> **The input**:

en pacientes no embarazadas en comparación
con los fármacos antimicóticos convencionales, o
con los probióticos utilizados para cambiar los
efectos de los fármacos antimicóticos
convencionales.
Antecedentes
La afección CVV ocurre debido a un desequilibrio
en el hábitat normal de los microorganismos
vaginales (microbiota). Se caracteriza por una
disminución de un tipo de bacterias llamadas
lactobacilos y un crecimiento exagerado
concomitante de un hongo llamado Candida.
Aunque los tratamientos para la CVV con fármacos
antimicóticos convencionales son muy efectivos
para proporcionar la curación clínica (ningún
* * *
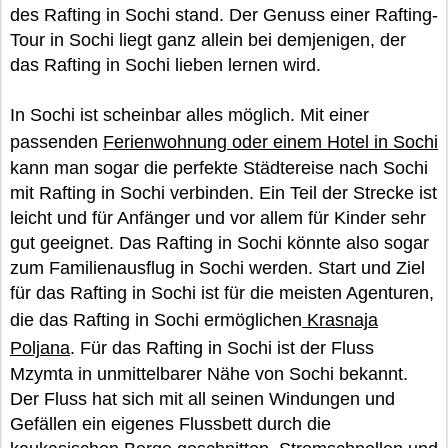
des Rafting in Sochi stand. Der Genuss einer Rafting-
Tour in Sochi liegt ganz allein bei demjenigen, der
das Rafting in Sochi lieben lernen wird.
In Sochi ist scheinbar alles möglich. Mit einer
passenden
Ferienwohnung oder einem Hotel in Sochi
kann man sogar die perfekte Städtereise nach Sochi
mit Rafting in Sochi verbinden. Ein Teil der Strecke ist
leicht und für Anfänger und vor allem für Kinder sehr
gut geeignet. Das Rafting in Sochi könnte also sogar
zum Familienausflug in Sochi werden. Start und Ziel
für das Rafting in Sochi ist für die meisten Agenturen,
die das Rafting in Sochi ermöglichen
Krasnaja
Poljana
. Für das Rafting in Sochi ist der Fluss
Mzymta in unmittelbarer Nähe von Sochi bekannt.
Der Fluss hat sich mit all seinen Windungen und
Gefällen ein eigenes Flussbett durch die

> **Your goal**: Among the entries above, the line containing "antimicóticos convencionales son", the line containing "para proporcionar la curación clínica (ningún", and all lines between them are to be restated word for word; nothing else belongs in the reply.

> **Exercise result**:
antimicóticos convencionales son muy efectivos
para proporcionar la curación clínica (ningún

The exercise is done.